EDIT: I missed this, but Commissioner Tonya Antonucci is stepping down (Steve Goff broke the story), meaning there aren’t many folks left who started this rebirth of the pro women’s game. And while apparently a western New York team (the W-League’s Buffalo Flash entry) may join the league next year, unless someone convinces the investors there’s a future for this, I’m not sure WPS survives. Hope Solo may be right when she says she’s done playing in (this) league, but it might or might not be her choice.
From time to time I check in on things like the proposed new United States Football League, and today I see this, which tells us they’ll either start in 2011 with six to eight teams or in 2012 with eight to twelve teams. I vote for never with no teams, despite the fact their well-intentioned guy in charge vehemently chastised me for saying that two years ago.
Well, guess what, folks? I’m not wrong. You can keep pushing back and pushing back and pushing back, but the more distance you put between yourself and July of 1985, the less the USFL brand means (even to people like me, who loved the USFL). Nostalgia sells, but only to a point, and only for a while. And I stand by what I said before: a football league is incredibly difficult and expensive to start up (I was wrong in saying the UFL would never play a game. They have. Not that anybody has noticed.) And when years have gone by and you still haven’t announced teams, cities or owners, I’m sorry – no one should believe you when you say you’re going to play.

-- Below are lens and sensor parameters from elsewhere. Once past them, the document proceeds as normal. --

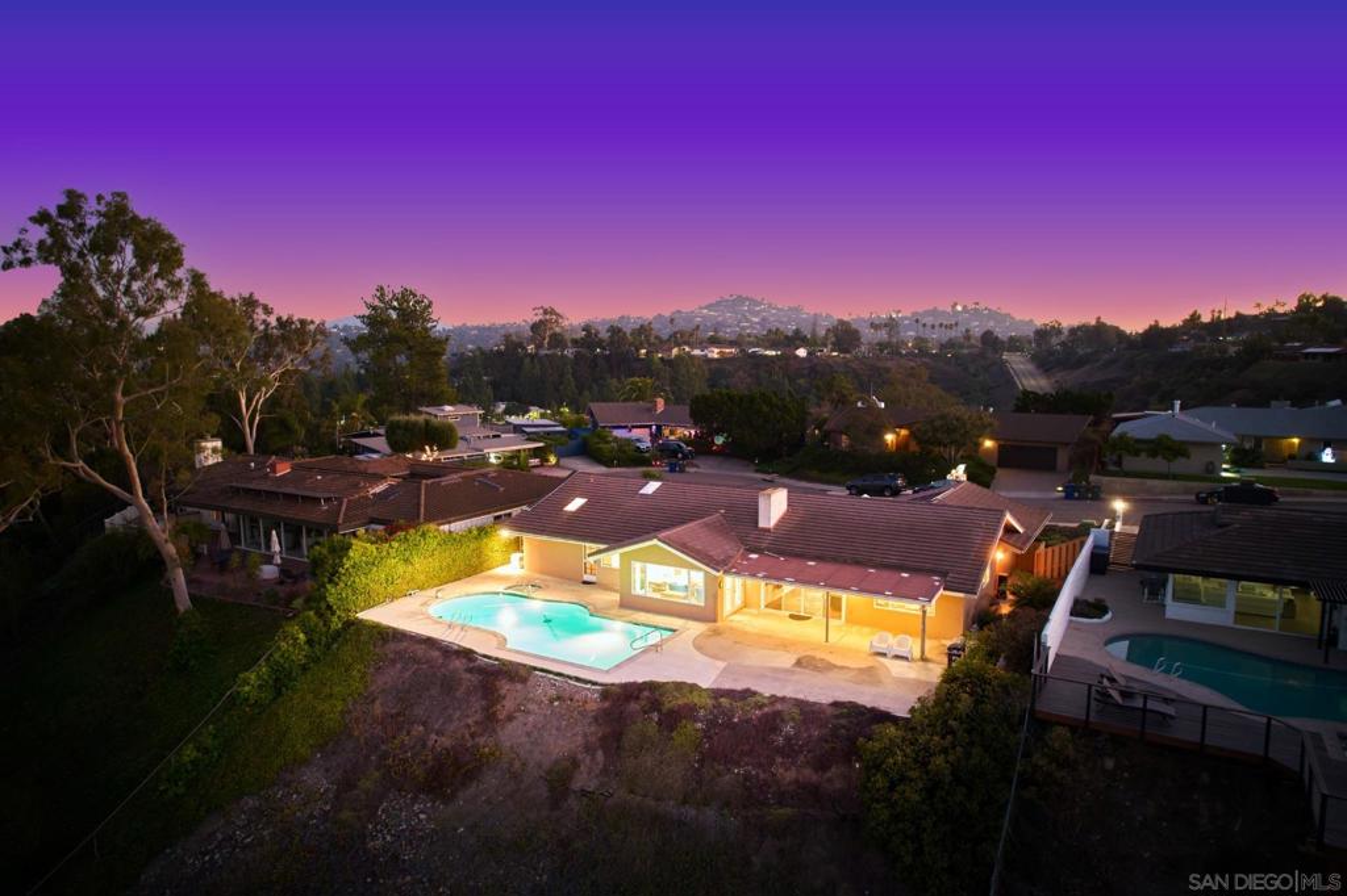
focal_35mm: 22
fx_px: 823
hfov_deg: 78.6
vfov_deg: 57.2
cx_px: 674
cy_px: 448
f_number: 2.8
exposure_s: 1/8
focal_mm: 8.38
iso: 800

The high school football game I’m broadcasting Friday night is supposed to be carried live on iBNSports.com at 7pm PT/10pm ET. It’s the Coconino Panthers from Flagstaff against Peoria’s Raymond S. Kellis Cougars. If it’s not on live for some reason, it’ll be available on demand by sometime Saturday.
Strong move, putting up a billboard near the Sounders’ home field in Seattle.
I have to admit, having been to Portland last month for the PDL final and having seen the moves they’re making, I quite like the cut of the Timbers’ jib.